Collected data entries:
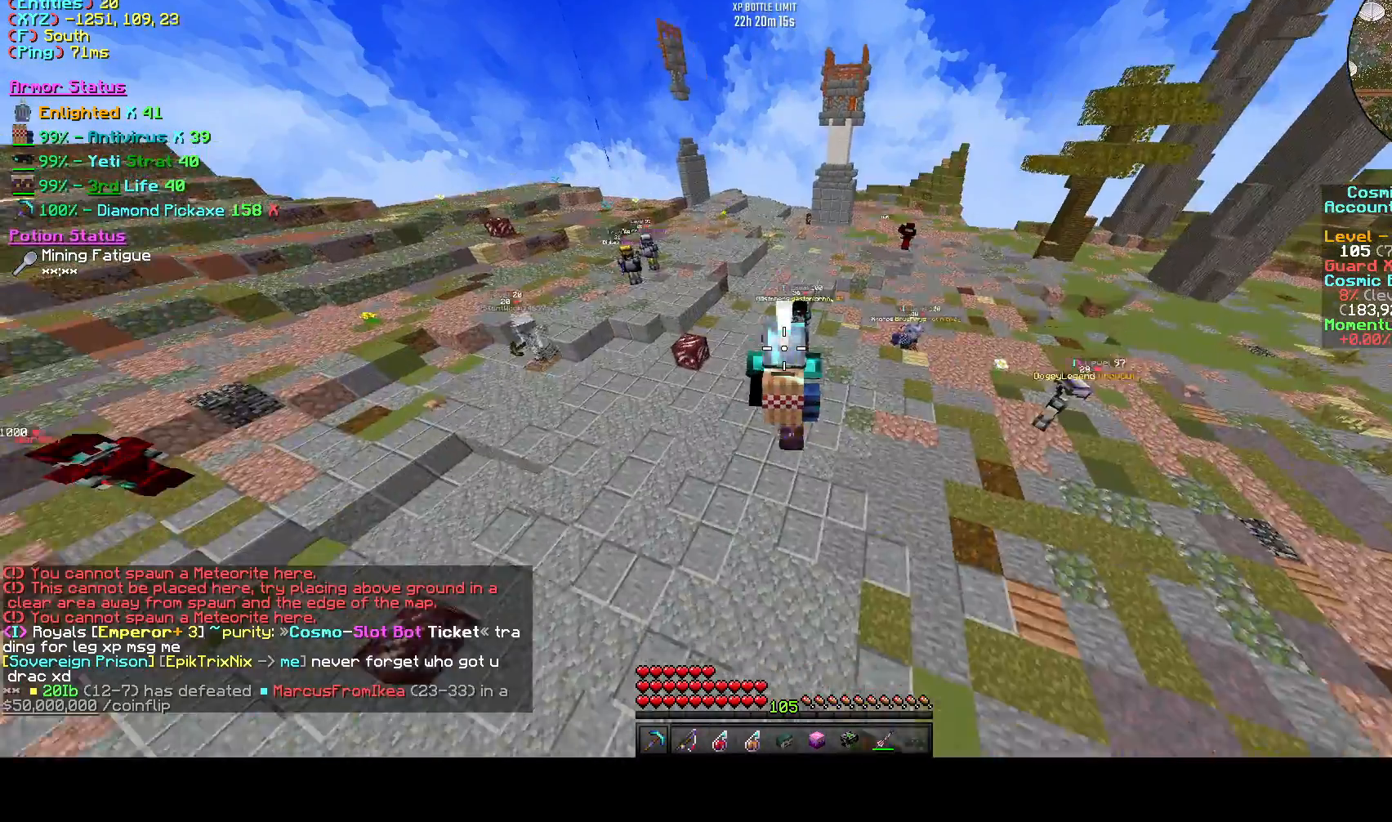
{"keys": ["w"], "events": [[167, "a", "up"]]}
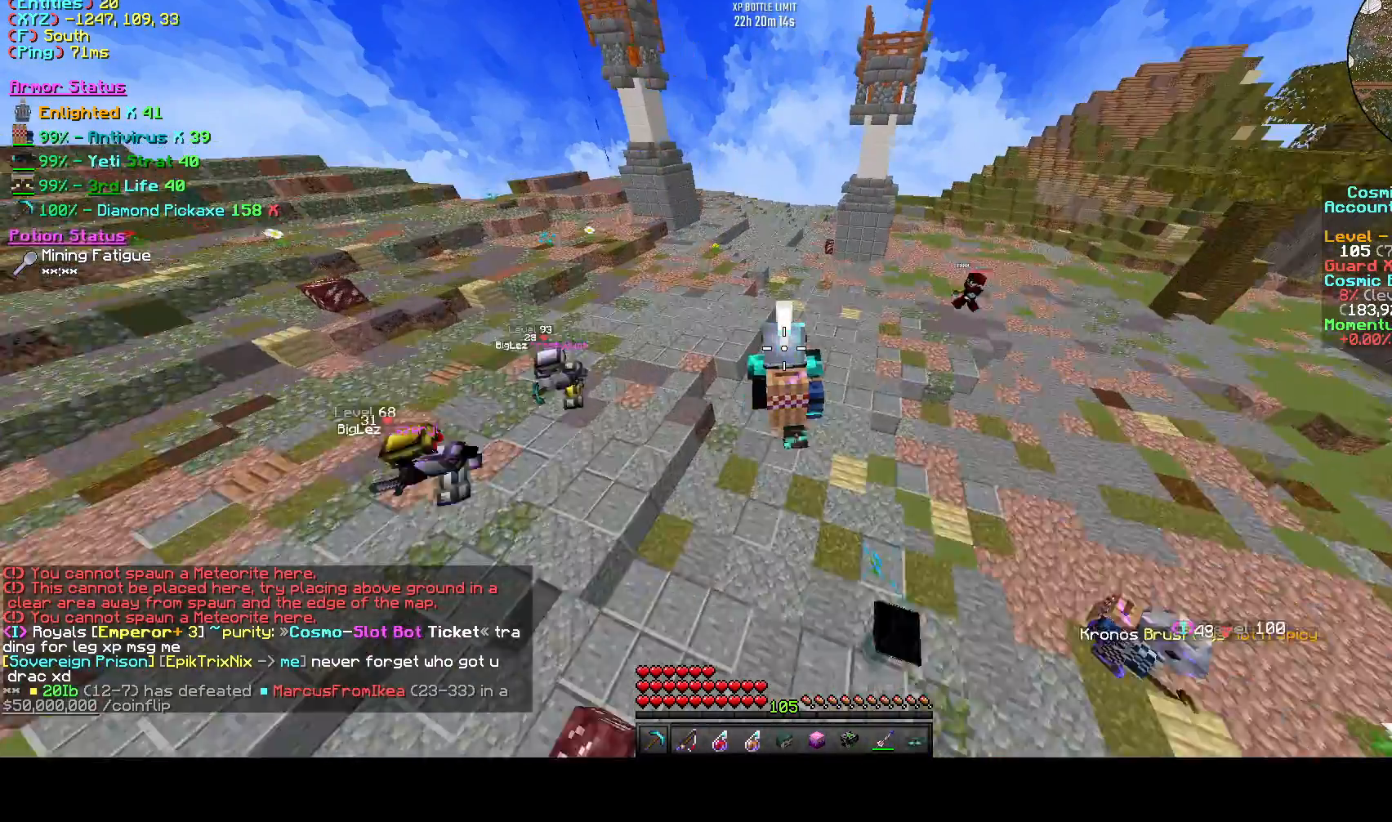
{"keys": [], "events": [[42, "a", "down"], [500, "a", "up"], [500, "w", "up"]]}
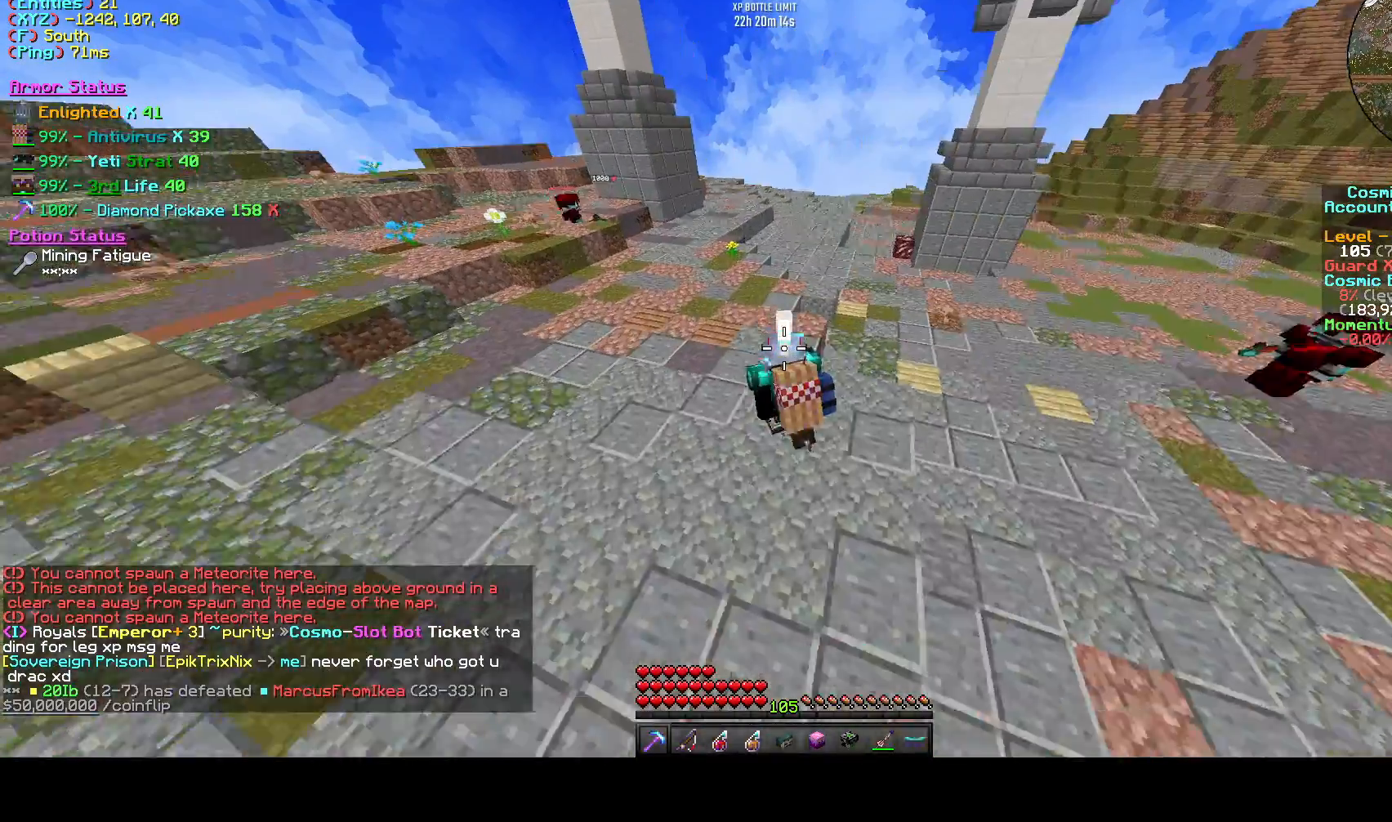
{"keys": [], "events": []}
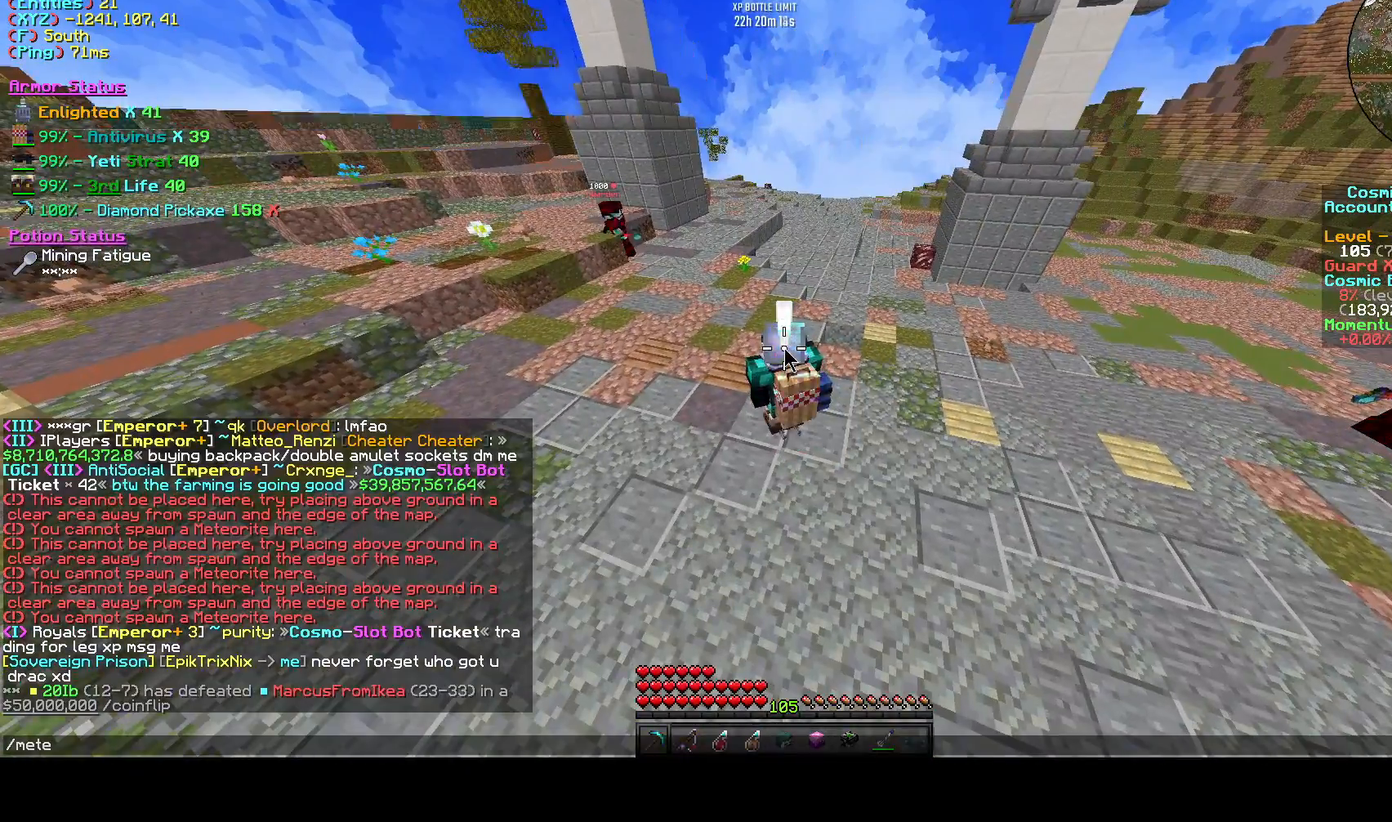
{"keys": [], "events": []}
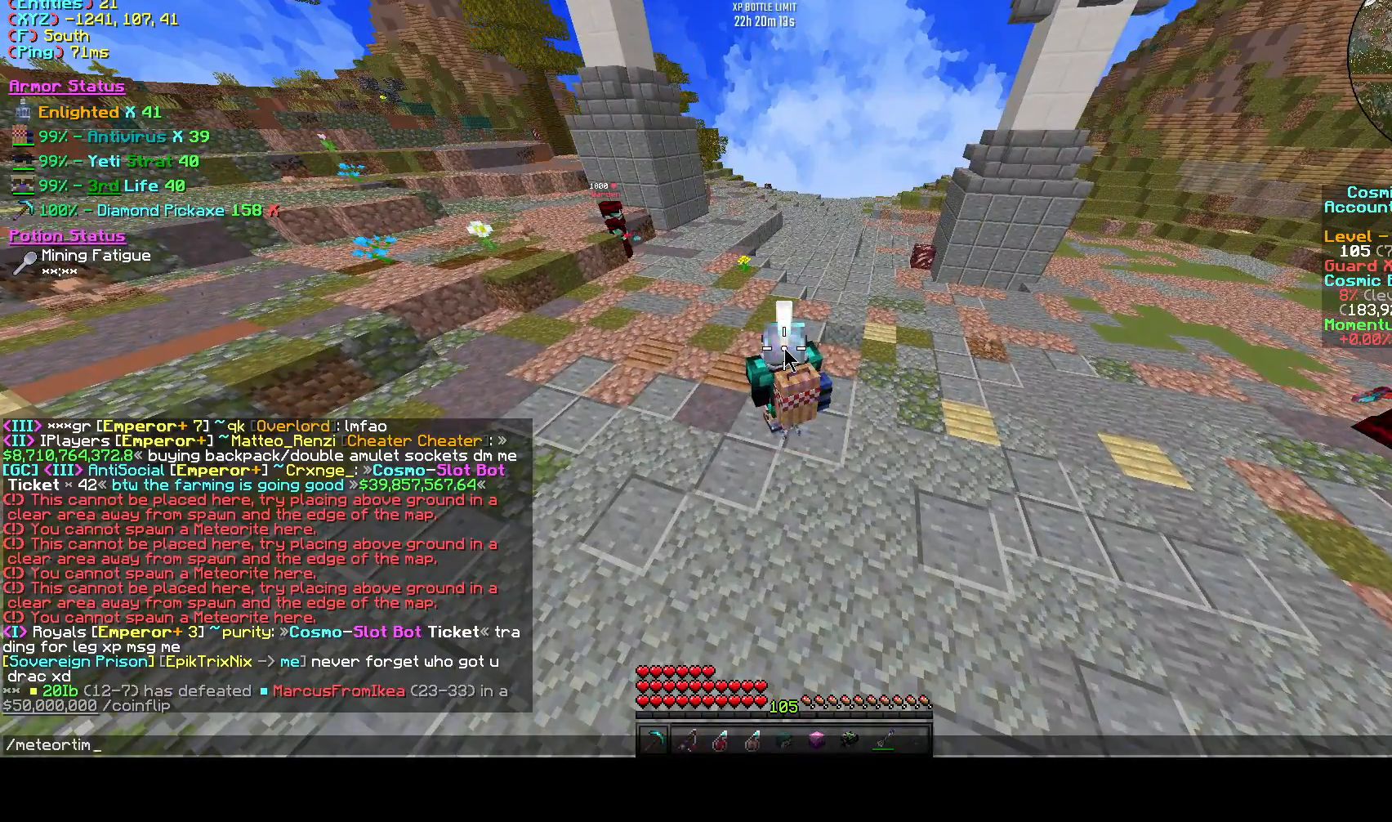
{"keys": [], "events": []}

• YOUR GOAL: Repeat all the records exactly, images excluded.

• YOUR SOLUTION:
{"keys": ["w"], "events": [[167, "a", "up"]]}
{"keys": [], "events": [[42, "a", "down"], [500, "a", "up"], [500, "w", "up"]]}
{"keys": [], "events": []}
{"keys": [], "events": []}
{"keys": [], "events": []}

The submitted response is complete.